In general, the nature of espionage is totally ignored by most people, and this ignorance was only increased by the activities of the anti-Communist spy agitations of the 1949-1954 period.
All past history shows that espionage has been generally successful and intelligence has been generally a failure.
By this I mean that no country had much success in keeping secrets, in the twentieth as in all earlier centuries, but neither has any other country had much success in evaluating or in interpreting the secrets it obtained.
The so-called "surprises" of history have emerged not because other countries did not have the information but because they refused to believe it.
The date of Hitler's attack on the West in May 1940 had been given to the Netherlands by the German Counterintelligence Office as soon as it was decided; the Western countries refused to believe it.
The same was true of every one of Hitler's surprises. Stalin was given the date of the German attack on the Soviet Union by a number of informants, including the United States Department of State, but he refused to believe. Both the Germans and the Russians had the date of D-Day, but ignored it.
The United States had available all the Japanese coded messages, knew that war was about to begin, and that a Japanese fleet with at least four large carriers was loose (and lost) in the Pacific, yet Pearl Harbor was a total surprise.
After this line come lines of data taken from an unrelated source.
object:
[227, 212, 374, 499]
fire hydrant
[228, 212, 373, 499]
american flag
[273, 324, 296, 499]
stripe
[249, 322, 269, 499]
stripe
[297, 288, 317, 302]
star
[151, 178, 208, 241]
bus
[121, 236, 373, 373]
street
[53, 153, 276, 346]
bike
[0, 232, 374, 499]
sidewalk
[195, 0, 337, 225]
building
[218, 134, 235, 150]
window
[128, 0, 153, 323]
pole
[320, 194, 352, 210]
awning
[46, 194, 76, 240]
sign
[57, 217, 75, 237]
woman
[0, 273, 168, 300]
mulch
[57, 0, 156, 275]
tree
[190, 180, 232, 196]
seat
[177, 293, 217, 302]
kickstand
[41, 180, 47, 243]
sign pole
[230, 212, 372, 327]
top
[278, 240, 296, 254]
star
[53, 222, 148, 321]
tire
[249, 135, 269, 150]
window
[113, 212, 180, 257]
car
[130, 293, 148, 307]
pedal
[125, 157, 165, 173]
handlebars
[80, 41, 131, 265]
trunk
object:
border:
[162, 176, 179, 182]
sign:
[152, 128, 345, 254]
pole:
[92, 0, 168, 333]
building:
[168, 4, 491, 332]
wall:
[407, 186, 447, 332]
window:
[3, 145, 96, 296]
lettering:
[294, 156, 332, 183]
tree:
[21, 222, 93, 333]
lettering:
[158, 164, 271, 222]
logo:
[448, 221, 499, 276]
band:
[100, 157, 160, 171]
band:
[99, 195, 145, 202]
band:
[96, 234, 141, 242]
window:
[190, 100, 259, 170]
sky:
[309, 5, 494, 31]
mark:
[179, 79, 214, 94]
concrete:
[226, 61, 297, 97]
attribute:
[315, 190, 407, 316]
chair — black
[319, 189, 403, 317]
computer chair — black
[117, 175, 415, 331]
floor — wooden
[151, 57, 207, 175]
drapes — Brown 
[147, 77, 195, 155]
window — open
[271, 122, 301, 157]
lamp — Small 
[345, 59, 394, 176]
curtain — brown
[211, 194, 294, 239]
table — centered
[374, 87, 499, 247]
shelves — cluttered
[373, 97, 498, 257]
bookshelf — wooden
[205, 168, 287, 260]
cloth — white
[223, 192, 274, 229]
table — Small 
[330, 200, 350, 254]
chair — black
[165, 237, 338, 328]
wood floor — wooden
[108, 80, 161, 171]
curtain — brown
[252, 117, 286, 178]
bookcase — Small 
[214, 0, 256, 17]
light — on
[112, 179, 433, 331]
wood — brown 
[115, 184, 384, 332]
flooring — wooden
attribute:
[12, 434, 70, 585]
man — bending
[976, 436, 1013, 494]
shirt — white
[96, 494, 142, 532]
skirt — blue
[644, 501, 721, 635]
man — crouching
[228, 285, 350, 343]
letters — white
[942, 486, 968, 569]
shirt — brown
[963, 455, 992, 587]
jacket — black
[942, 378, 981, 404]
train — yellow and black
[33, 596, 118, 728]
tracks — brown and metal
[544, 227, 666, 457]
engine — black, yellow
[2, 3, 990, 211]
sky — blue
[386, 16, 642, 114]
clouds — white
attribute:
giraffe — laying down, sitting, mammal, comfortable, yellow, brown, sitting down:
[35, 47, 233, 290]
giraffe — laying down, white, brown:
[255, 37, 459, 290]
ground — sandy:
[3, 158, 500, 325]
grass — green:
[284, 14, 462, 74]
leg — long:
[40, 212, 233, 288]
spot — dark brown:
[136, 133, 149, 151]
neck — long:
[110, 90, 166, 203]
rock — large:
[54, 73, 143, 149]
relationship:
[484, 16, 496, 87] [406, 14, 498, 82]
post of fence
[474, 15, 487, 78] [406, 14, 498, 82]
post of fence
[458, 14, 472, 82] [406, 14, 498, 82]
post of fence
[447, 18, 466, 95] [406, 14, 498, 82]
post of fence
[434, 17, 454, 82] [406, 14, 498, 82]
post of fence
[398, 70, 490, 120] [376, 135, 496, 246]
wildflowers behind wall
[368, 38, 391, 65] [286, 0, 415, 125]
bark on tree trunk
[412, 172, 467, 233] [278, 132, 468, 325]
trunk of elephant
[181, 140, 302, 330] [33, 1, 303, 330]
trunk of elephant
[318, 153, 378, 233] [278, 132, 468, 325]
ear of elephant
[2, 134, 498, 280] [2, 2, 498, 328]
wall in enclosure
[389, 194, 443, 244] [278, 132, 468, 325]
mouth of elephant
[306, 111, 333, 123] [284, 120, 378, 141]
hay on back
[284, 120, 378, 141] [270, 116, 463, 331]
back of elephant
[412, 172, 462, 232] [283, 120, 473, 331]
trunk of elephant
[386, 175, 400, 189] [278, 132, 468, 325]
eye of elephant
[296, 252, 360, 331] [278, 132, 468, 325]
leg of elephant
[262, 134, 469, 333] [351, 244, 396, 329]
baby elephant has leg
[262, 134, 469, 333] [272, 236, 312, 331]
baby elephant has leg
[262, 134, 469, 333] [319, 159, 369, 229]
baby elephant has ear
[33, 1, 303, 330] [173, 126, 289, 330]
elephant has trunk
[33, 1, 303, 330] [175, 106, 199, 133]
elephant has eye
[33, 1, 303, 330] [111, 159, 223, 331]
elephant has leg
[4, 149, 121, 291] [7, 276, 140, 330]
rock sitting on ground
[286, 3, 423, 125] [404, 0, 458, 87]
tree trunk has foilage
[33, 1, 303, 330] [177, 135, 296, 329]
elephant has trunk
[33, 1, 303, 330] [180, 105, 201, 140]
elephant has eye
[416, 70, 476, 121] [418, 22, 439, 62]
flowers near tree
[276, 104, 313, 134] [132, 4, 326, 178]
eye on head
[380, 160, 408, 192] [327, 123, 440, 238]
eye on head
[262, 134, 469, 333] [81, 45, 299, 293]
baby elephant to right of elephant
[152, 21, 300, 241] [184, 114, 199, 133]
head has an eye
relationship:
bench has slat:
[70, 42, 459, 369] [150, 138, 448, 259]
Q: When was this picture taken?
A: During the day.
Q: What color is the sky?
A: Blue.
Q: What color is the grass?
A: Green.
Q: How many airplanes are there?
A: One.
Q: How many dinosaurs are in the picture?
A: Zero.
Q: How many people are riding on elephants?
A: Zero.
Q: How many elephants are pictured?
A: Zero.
This last point was so hard to believe, once the evidence was available, that the same groups who were howling about Soviet espionage in 1948-1955 were also claiming that President Roosevelt expected and wanted Pearl Harbor.
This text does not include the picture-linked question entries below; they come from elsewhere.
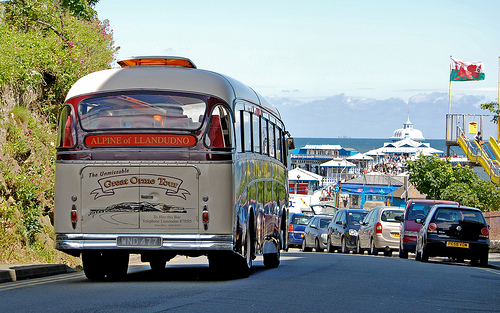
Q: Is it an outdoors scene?
A: Yes, it is outdoors.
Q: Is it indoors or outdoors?
A: It is outdoors.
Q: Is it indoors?
A: No, it is outdoors.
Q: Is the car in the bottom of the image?
A: Yes, the car is in the bottom of the image.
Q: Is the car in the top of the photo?
A: No, the car is in the bottom of the image.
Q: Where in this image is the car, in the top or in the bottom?
A: The car is in the bottom of the image.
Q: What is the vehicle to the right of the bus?
A: The vehicle is a car.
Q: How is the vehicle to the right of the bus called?
A: The vehicle is a car.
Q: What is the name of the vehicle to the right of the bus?
A: The vehicle is a car.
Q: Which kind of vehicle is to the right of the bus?
A: The vehicle is a car.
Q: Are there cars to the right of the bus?
A: Yes, there is a car to the right of the bus.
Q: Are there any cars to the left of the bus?
A: No, the car is to the right of the bus.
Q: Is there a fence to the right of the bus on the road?
A: No, there is a car to the right of the bus.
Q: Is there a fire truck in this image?
A: No, there are no fire trucks.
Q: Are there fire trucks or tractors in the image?
A: No, there are no fire trucks or tractors.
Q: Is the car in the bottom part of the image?
A: Yes, the car is in the bottom of the image.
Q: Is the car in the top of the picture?
A: No, the car is in the bottom of the image.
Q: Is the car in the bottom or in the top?
A: The car is in the bottom of the image.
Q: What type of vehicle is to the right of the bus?
A: The vehicle is a car.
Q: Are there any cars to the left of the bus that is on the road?
A: No, the car is to the right of the bus.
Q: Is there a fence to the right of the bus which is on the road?
A: No, there is a car to the right of the bus.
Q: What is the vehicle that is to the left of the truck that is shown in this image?
A: The vehicle is a car.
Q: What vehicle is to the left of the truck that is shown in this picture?
A: The vehicle is a car.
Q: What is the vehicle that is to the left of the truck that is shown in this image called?
A: The vehicle is a car.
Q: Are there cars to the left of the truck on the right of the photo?
A: Yes, there is a car to the left of the truck.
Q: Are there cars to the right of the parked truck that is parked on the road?
A: No, the car is to the left of the truck.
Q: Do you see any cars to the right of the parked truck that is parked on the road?
A: No, the car is to the left of the truck.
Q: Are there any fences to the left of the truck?
A: No, there is a car to the left of the truck.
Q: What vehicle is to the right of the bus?
A: The vehicle is a car.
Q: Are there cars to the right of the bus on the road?
A: Yes, there is a car to the right of the bus.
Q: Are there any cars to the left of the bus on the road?
A: No, the car is to the right of the bus.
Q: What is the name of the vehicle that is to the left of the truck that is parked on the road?
A: The vehicle is a car.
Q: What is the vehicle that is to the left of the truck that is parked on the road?
A: The vehicle is a car.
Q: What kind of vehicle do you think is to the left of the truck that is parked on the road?
A: The vehicle is a car.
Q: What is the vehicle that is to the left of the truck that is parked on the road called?
A: The vehicle is a car.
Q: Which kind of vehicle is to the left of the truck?
A: The vehicle is a car.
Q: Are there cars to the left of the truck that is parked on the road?
A: Yes, there is a car to the left of the truck.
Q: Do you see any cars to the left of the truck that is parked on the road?
A: Yes, there is a car to the left of the truck.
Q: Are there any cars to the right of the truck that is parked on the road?
A: No, the car is to the left of the truck.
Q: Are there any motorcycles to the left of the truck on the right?
A: No, there is a car to the left of the truck.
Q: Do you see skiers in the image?
A: No, there are no skiers.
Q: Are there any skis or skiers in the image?
A: No, there are no skiers or skis.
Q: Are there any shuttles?
A: No, there are no shuttles.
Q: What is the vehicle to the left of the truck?
A: The vehicle is a car.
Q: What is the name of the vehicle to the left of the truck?
A: The vehicle is a car.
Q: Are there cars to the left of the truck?
A: Yes, there is a car to the left of the truck.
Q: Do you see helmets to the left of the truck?
A: No, there is a car to the left of the truck.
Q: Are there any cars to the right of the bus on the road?
A: Yes, there is a car to the right of the bus.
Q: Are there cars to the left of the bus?
A: No, the car is to the right of the bus.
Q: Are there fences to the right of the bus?
A: No, there is a car to the right of the bus.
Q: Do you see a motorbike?
A: No, there are no motorcycles.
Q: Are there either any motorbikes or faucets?
A: No, there are no motorbikes or faucets.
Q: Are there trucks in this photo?
A: Yes, there is a truck.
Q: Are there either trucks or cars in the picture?
A: Yes, there is a truck.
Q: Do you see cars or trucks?
A: Yes, there is a truck.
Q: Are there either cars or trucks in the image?
A: Yes, there is a truck.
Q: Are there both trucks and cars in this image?
A: Yes, there are both a truck and a car.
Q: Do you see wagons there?
A: No, there are no wagons.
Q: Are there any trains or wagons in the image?
A: No, there are no wagons or trains.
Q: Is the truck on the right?
A: Yes, the truck is on the right of the image.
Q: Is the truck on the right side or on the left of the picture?
A: The truck is on the right of the image.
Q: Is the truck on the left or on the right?
A: The truck is on the right of the image.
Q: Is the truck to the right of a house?
A: No, the truck is to the right of a car.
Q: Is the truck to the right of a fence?
A: No, the truck is to the right of the car.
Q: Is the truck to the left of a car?
A: No, the truck is to the right of a car.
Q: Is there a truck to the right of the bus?
A: Yes, there is a truck to the right of the bus.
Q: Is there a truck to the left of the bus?
A: No, the truck is to the right of the bus.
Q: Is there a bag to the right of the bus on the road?
A: No, there is a truck to the right of the bus.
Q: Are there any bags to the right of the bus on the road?
A: No, there is a truck to the right of the bus.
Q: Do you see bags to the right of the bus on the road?
A: No, there is a truck to the right of the bus.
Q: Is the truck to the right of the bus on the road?
A: Yes, the truck is to the right of the bus.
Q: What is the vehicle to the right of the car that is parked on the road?
A: The vehicle is a truck.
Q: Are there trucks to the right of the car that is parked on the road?
A: Yes, there is a truck to the right of the car.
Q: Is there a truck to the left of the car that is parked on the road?
A: No, the truck is to the right of the car.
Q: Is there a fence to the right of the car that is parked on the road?
A: No, there is a truck to the right of the car.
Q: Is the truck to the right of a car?
A: Yes, the truck is to the right of a car.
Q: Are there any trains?
A: No, there are no trains.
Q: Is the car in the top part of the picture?
A: No, the car is in the bottom of the image.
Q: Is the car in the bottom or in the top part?
A: The car is in the bottom of the image.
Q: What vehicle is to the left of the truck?
A: The vehicle is a car.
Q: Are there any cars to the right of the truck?
A: No, the car is to the left of the truck.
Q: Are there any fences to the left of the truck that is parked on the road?
A: No, there is a car to the left of the truck.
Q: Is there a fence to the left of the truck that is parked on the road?
A: No, there is a car to the left of the truck.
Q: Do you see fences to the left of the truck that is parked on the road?
A: No, there is a car to the left of the truck.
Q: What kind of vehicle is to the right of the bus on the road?
A: The vehicle is a car.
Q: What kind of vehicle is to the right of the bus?
A: The vehicle is a car.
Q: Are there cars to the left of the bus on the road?
A: No, the car is to the right of the bus.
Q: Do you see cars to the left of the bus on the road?
A: No, the car is to the right of the bus.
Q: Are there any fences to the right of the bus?
A: No, there is a car to the right of the bus.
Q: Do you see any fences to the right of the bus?
A: No, there is a car to the right of the bus.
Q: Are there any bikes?
A: No, there are no bikes.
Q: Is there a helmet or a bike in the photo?
A: No, there are no bikes or helmets.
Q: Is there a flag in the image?
A: Yes, there is a flag.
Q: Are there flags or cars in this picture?
A: Yes, there is a flag.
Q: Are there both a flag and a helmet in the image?
A: No, there is a flag but no helmets.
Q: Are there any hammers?
A: No, there are no hammers.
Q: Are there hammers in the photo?
A: No, there are no hammers.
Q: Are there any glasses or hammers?
A: No, there are no hammers or glasses.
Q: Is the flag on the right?
A: Yes, the flag is on the right of the image.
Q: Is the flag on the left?
A: No, the flag is on the right of the image.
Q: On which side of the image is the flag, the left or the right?
A: The flag is on the right of the image.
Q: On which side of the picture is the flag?
A: The flag is on the right of the image.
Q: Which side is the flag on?
A: The flag is on the right of the image.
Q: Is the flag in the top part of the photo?
A: Yes, the flag is in the top of the image.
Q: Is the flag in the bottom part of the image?
A: No, the flag is in the top of the image.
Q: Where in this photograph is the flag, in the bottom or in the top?
A: The flag is in the top of the image.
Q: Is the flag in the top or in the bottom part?
A: The flag is in the top of the image.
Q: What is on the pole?
A: The flag is on the pole.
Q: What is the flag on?
A: The flag is on the pole.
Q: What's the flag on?
A: The flag is on the pole.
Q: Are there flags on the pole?
A: Yes, there is a flag on the pole.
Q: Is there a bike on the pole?
A: No, there is a flag on the pole.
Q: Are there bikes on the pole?
A: No, there is a flag on the pole.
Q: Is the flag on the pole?
A: Yes, the flag is on the pole.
Both these beliefs, if they were believed, were based on gigantic ignorance and misconceptions about the nature of intelligence.The whole purpose of secrecy in government should not be to keep information from other states (this is almost impossible) but to make it as difficult as possible for other states to get certain information, so that, when they do get such restricted information, it will be so intermingled with other information and misinformation that it cannot be evaluated promptly enough to do them much good.
Any espionage system gets more information than it can handle rapidly. Any country should assume that the enemy has all its own secret information. The lessons of past history fully support this assumption. Following every war the discovery is made that the enemy, during the war, had every other state's most cherished secrets. In fact, the most successful kind of counterespionage work is achieved, not by preventing access to secrets, but by permitting access to information which is not true.
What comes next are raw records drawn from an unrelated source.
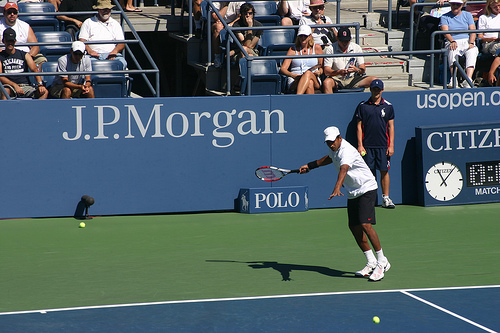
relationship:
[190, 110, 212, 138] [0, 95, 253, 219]
letter on wall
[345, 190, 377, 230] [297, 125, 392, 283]
tennis shorts on a player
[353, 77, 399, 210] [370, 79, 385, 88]
guy wearing hat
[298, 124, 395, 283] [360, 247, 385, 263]
guy wearing white socks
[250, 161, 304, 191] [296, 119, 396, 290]
racket held by player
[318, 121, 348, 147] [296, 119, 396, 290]
cap on player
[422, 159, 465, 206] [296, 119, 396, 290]
clock behind player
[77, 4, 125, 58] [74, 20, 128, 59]
man wearing shirt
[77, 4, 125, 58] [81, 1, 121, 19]
man wearing hat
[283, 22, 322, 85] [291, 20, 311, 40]
woman wearing cap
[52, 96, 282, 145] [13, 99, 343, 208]
name printed on background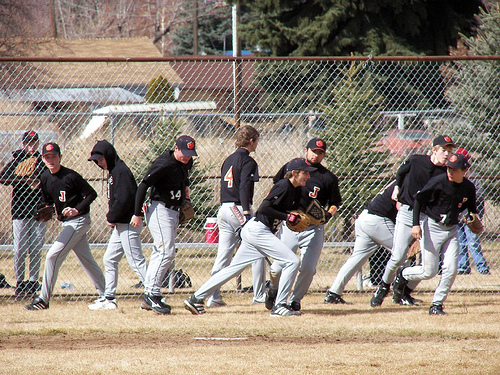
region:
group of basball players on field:
[9, 122, 499, 317]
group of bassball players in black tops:
[3, 125, 485, 227]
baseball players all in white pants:
[22, 206, 475, 301]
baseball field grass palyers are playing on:
[1, 293, 498, 373]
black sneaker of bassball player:
[143, 294, 173, 314]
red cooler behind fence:
[204, 217, 216, 244]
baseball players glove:
[468, 214, 483, 234]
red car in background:
[365, 129, 437, 156]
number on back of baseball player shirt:
[225, 167, 234, 188]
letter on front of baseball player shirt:
[58, 191, 65, 202]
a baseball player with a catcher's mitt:
[3, 130, 52, 297]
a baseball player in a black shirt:
[25, 141, 104, 316]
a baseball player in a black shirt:
[127, 135, 197, 311]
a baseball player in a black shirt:
[196, 126, 266, 306]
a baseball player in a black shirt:
[184, 157, 319, 319]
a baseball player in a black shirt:
[272, 140, 343, 310]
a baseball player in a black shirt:
[395, 153, 482, 314]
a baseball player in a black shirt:
[371, 133, 454, 305]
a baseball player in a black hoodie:
[86, 139, 147, 307]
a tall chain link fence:
[1, 54, 498, 303]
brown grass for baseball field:
[88, 349, 292, 368]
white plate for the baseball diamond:
[192, 326, 256, 346]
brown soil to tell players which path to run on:
[8, 332, 181, 346]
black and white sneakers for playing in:
[179, 293, 210, 307]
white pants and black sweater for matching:
[33, 169, 102, 295]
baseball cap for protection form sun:
[304, 136, 329, 153]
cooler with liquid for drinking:
[202, 212, 218, 241]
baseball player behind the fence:
[3, 128, 43, 292]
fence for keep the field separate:
[0, 58, 497, 128]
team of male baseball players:
[2, 132, 482, 312]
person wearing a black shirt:
[43, 168, 93, 221]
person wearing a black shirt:
[155, 157, 192, 239]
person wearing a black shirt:
[216, 152, 253, 211]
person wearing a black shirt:
[261, 182, 290, 239]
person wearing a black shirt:
[308, 167, 341, 219]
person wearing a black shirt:
[371, 175, 394, 236]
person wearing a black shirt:
[403, 156, 422, 214]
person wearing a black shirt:
[426, 175, 481, 233]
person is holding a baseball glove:
[463, 202, 487, 240]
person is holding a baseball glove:
[278, 206, 312, 231]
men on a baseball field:
[51, 121, 493, 366]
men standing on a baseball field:
[0, 66, 481, 373]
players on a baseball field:
[92, 113, 482, 335]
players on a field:
[82, 118, 460, 358]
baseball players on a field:
[68, 143, 425, 346]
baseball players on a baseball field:
[41, 104, 432, 372]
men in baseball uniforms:
[82, 103, 414, 295]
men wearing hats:
[62, 152, 364, 325]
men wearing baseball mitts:
[219, 167, 496, 307]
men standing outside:
[37, 91, 427, 373]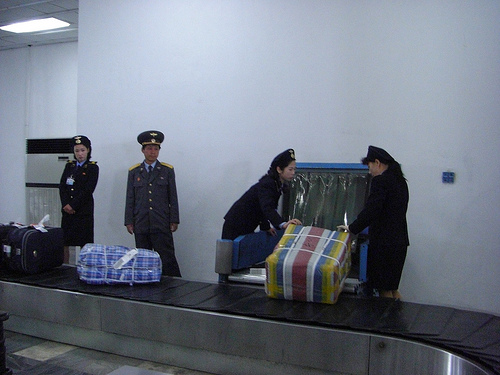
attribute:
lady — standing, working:
[335, 141, 412, 307]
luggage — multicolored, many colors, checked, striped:
[260, 216, 356, 309]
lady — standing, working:
[211, 144, 305, 274]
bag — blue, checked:
[74, 241, 171, 292]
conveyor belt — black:
[3, 257, 493, 374]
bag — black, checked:
[3, 215, 67, 280]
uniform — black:
[348, 171, 411, 294]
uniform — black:
[212, 174, 288, 239]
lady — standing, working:
[54, 134, 102, 260]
This was done most successfully in 1943 in preparing the American invasion of Sicily, which was a surprise to the Germans because they had been provided, through their espionage in Spain, with false information about an invasion of the Balkans. The Germans had a somewhat similar success through their Operation North Pole by which the Germans successfully took over and operated the French Underground and the associated British espionage net in a large part of France for about a year.
Finally, it is not generally recognized by outsiders that almost all the information gathered by any espionage net is non-secret material fully available to anyone as public information. Even in work against a super-secret area like the Soviet Union or in nuclear "secrets" this is true. Allen Dulles said that more than go percent of the information which the CIA gathers on the Soviet Union is non-secret. Soviet espionage reports on the United States must contain at least 97 percent non-secret material.